▸ Problem to solve: Line by line, reproduce the records exactly.

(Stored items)
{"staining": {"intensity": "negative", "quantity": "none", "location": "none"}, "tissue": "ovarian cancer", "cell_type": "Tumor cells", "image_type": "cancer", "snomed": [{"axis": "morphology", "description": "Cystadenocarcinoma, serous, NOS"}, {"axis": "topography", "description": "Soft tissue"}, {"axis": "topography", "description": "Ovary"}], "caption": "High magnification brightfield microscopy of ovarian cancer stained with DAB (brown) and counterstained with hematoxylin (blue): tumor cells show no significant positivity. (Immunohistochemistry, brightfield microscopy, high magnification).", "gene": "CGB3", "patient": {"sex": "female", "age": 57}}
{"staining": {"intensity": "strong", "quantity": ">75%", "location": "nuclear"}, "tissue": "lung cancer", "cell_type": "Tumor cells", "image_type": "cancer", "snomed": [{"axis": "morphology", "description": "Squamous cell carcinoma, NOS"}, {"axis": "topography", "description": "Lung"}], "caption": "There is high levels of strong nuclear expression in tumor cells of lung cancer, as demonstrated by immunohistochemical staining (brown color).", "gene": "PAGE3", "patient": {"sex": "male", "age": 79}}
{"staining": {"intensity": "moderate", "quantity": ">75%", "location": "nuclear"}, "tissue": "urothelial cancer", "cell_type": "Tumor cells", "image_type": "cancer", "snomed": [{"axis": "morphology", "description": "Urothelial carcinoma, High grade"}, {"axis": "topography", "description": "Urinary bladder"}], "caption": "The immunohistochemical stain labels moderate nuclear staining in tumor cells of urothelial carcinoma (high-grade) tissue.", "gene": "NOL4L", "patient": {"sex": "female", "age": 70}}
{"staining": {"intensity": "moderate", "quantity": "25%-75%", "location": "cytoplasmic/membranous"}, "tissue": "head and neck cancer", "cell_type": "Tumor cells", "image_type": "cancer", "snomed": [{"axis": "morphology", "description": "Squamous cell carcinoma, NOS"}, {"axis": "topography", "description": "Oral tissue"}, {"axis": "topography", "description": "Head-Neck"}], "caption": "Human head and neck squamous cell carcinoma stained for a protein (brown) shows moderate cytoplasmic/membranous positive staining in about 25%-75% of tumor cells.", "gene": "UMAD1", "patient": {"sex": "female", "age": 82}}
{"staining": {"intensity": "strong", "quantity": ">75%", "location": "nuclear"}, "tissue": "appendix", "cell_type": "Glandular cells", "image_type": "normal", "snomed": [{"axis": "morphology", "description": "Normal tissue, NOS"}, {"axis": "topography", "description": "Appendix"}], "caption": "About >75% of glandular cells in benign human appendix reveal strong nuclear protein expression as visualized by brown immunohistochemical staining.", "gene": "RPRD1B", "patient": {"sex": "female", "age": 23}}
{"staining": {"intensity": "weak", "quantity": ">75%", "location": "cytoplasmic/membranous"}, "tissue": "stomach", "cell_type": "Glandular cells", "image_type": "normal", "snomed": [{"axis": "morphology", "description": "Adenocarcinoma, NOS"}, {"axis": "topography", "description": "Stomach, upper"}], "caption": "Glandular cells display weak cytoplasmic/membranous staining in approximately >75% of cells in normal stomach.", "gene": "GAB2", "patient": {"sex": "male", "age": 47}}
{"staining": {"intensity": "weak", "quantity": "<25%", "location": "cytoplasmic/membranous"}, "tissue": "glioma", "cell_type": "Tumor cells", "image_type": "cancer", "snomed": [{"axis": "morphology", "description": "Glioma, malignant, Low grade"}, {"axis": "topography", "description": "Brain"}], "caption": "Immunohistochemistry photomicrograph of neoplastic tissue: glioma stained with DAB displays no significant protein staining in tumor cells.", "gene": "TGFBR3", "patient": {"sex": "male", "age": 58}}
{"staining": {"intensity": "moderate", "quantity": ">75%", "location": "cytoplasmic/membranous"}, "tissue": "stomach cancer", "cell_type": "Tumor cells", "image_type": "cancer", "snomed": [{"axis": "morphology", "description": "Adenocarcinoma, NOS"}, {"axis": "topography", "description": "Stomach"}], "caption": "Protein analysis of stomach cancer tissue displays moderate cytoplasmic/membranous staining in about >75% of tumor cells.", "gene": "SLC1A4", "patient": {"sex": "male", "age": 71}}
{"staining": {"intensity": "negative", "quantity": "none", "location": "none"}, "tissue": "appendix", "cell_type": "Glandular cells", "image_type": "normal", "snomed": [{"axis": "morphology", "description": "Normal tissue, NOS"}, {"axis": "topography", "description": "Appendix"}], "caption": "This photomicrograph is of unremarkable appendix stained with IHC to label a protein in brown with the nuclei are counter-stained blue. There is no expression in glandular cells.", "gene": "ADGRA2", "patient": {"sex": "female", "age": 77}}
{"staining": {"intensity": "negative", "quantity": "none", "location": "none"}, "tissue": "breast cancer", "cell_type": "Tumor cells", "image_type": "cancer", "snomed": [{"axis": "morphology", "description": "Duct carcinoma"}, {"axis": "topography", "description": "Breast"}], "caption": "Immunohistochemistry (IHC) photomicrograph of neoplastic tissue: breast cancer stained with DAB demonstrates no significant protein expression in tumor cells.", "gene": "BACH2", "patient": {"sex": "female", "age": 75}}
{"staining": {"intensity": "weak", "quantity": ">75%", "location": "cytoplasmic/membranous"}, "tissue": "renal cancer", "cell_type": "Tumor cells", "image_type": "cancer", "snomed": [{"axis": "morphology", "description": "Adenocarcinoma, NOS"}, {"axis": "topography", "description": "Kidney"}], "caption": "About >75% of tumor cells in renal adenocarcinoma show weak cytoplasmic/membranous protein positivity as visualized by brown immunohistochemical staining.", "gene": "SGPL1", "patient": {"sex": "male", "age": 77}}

▸ Answer:
{"staining": {"intensity": "negative", "quantity": "none", "location": "none"}, "tissue": "ovarian cancer", "cell_type": "Tumor cells", "image_type": "cancer", "snomed": [{"axis": "morphology", "description": "Cystadenocarcinoma, serous, NOS"}, {"axis": "topography", "description": "Soft tissue"}, {"axis": "topography", "description": "Ovary"}], "caption": "High magnification brightfield microscopy of ovarian cancer stained with DAB (brown) and counterstained with hematoxylin (blue): tumor cells show no significant positivity. (Immunohistochemistry, brightfield microscopy, high magnification).", "gene": "CGB3", "patient": {"sex": "female", "age": 57}}
{"staining": {"intensity": "strong", "quantity": ">75%", "location": "nuclear"}, "tissue": "lung cancer", "cell_type": "Tumor cells", "image_type": "cancer", "snomed": [{"axis": "morphology", "description": "Squamous cell carcinoma, NOS"}, {"axis": "topography", "description": "Lung"}], "caption": "There is high levels of strong nuclear expression in tumor cells of lung cancer, as demonstrated by immunohistochemical staining (brown color).", "gene": "PAGE3", "patient": {"sex": "male", "age": 79}}
{"staining": {"intensity": "moderate", "quantity": ">75%", "location": "nuclear"}, "tissue": "urothelial cancer", "cell_type": "Tumor cells", "image_type": "cancer", "snomed": [{"axis": "morphology", "description": "Urothelial carcinoma, High grade"}, {"axis": "topography", "description": "Urinary bladder"}], "caption": "The immunohistochemical stain labels moderate nuclear staining in tumor cells of urothelial carcinoma (high-grade) tissue.", "gene": "NOL4L", "patient": {"sex": "female", "age": 70}}
{"staining": {"intensity": "moderate", "quantity": "25%-75%", "location": "cytoplasmic/membranous"}, "tissue": "head and neck cancer", "cell_type": "Tumor cells", "image_type": "cancer", "snomed": [{"axis": "morphology", "description": "Squamous cell carcinoma, NOS"}, {"axis": "topography", "description": "Oral tissue"}, {"axis": "topography", "description": "Head-Neck"}], "caption": "Human head and neck squamous cell carcinoma stained for a protein (brown) shows moderate cytoplasmic/membranous positive staining in about 25%-75% of tumor cells.", "gene": "UMAD1", "patient": {"sex": "female", "age": 82}}
{"staining": {"intensity": "strong", "quantity": ">75%", "location": "nuclear"}, "tissue": "appendix", "cell_type": "Glandular cells", "image_type": "normal", "snomed": [{"axis": "morphology", "description": "Normal tissue, NOS"}, {"axis": "topography", "description": "Appendix"}], "caption": "About >75% of glandular cells in benign human appendix reveal strong nuclear protein expression as visualized by brown immunohistochemical staining.", "gene": "RPRD1B", "patient": {"sex": "female", "age": 23}}
{"staining": {"intensity": "weak", "quantity": ">75%", "location": "cytoplasmic/membranous"}, "tissue": "stomach", "cell_type": "Glandular cells", "image_type": "normal", "snomed": [{"axis": "morphology", "description": "Adenocarcinoma, NOS"}, {"axis": "topography", "description": "Stomach, upper"}], "caption": "Glandular cells display weak cytoplasmic/membranous staining in approximately >75% of cells in normal stomach.", "gene": "GAB2", "patient": {"sex": "male", "age": 47}}
{"staining": {"intensity": "weak", "quantity": "<25%", "location": "cytoplasmic/membranous"}, "tissue": "glioma", "cell_type": "Tumor cells", "image_type": "cancer", "snomed": [{"axis": "morphology", "description": "Glioma, malignant, Low grade"}, {"axis": "topography", "description": "Brain"}], "caption": "Immunohistochemistry photomicrograph of neoplastic tissue: glioma stained with DAB displays no significant protein staining in tumor cells.", "gene": "TGFBR3", "patient": {"sex": "male", "age": 58}}
{"staining": {"intensity": "moderate", "quantity": ">75%", "location": "cytoplasmic/membranous"}, "tissue": "stomach cancer", "cell_type": "Tumor cells", "image_type": "cancer", "snomed": [{"axis": "morphology", "description": "Adenocarcinoma, NOS"}, {"axis": "topography", "description": "Stomach"}], "caption": "Protein analysis of stomach cancer tissue displays moderate cytoplasmic/membranous staining in about >75% of tumor cells.", "gene": "SLC1A4", "patient": {"sex": "male", "age": 71}}
{"staining": {"intensity": "negative", "quantity": "none", "location": "none"}, "tissue": "appendix", "cell_type": "Glandular cells", "image_type": "normal", "snomed": [{"axis": "morphology", "description": "Normal tissue, NOS"}, {"axis": "topography", "description": "Appendix"}], "caption": "This photomicrograph is of unremarkable appendix stained with IHC to label a protein in brown with the nuclei are counter-stained blue. There is no expression in glandular cells.", "gene": "ADGRA2", "patient": {"sex": "female", "age": 77}}
{"staining": {"intensity": "negative", "quantity": "none", "location": "none"}, "tissue": "breast cancer", "cell_type": "Tumor cells", "image_type": "cancer", "snomed": [{"axis": "morphology", "description": "Duct carcinoma"}, {"axis": "topography", "description": "Breast"}], "caption": "Immunohistochemistry (IHC) photomicrograph of neoplastic tissue: breast cancer stained with DAB demonstrates no significant protein expression in tumor cells.", "gene": "BACH2", "patient": {"sex": "female", "age": 75}}
{"staining": {"intensity": "weak", "quantity": ">75%", "location": "cytoplasmic/membranous"}, "tissue": "renal cancer", "cell_type": "Tumor cells", "image_type": "cancer", "snomed": [{"axis": "morphology", "description": "Adenocarcinoma, NOS"}, {"axis": "topography", "description": "Kidney"}], "caption": "About >75% of tumor cells in renal adenocarcinoma show weak cytoplasmic/membranous protein positivity as visualized by brown immunohistochemical staining.", "gene": "SGPL1", "patient": {"sex": "male", "age": 77}}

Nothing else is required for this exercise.